One puzzling aspect of the Niger uranium bunfight is why Joe Wilson, retired member of the State Department goof troup and former Clinton National Security Council official, was sent to Niger by the CIA to do a comedic turn as a "spy". I mean, the British are laughing at him:
"He seems to have asked a few people if it was true and when they said 'no' he accepted it all," one official said.which was pretty much his own description in his NY Times piece. Why send this tea party warrior to do a real job?
Terrence Jeffrey explains it in Our Man in Niger:
So, who is this Wilson? He's our man in Niger.Uh oh, I see it coming.
Well, almost. Wilson is a retired State Department official. As charge d'affaires in Iraq in 1990, he was the last American diplomat to meet with Saddam. Later, he served as ambassador to Gabon and Sao Tome and Principe. His most important credential for this controversy dates to the mid-1970s, when he served as a diplomat in Niger. In the late 1990s, as an official with President Clinton's National Security Council, he made a return visit to Niger.
These experiences apparently made Wilson America's greatest expert on Nigerien uranium exports.
But the real scandal isn't whether the British were right or wrong about Iraq's interest in buying Nigerien uranium (the British stand by their conclusion).
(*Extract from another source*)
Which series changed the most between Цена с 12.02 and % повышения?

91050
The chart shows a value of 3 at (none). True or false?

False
The real scandal is why the CIA had to rely on a retired State Department official to travel to Niger to double-check British intelligence about Niger's uranium.Well, golly! Maybe they needed more manpower tracking down potential playmates for the Pres.
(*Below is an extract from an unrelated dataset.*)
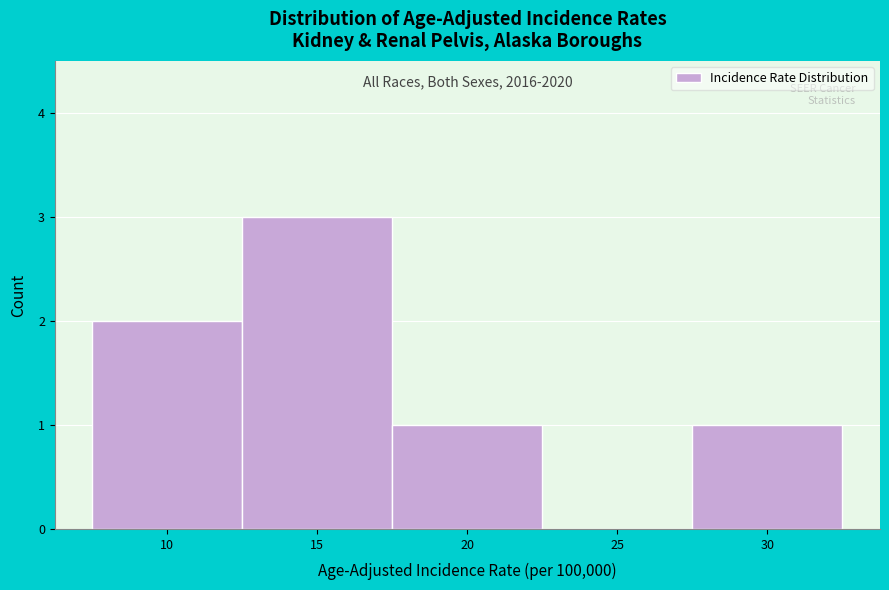

Reading left to right, extract all data points from this chart.

10=2	15=3	20=1	25=0	30=1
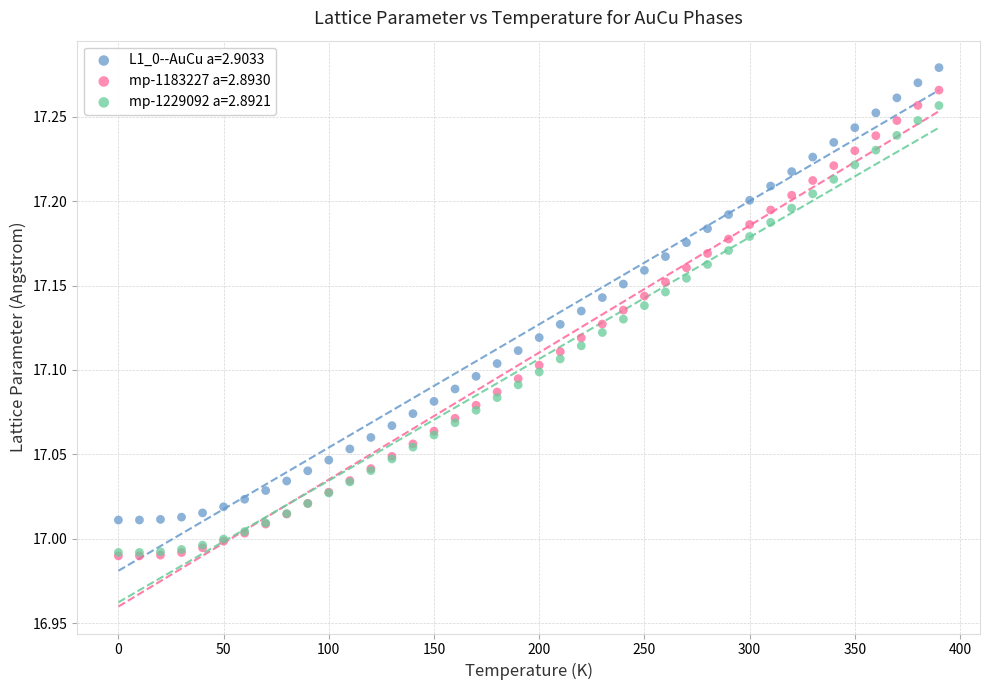

Which series has the widest spread of Y values?

mp-1183227 a=2.8930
If proliferation of weapons of mass destruction is a significant security risk to the United States, then mines in Africa that produce uranium that can be used in weapons of mass destruction should be significant targets of U.S. intelligence gathering.
They haven't been.
After a July 15 press conference, in the presence of other reporters, I asked House Intelligence Chairman Porter Goss, R-Fla., if the diminution of CIA personnel in Africa in the 1990s hurt our ability to track Niger's uranium industry.
"Yes, that's part of the problem," Goss said.
Jeffrey: "Part of the problem is that we diminished our CIA presence in Africa?"
Goss: "Yes, that is absolutely accurate."
Jeffrey: "During the Clinton years?"
Goss: "Yes. It happened to be in those years when he was the president. That is correct."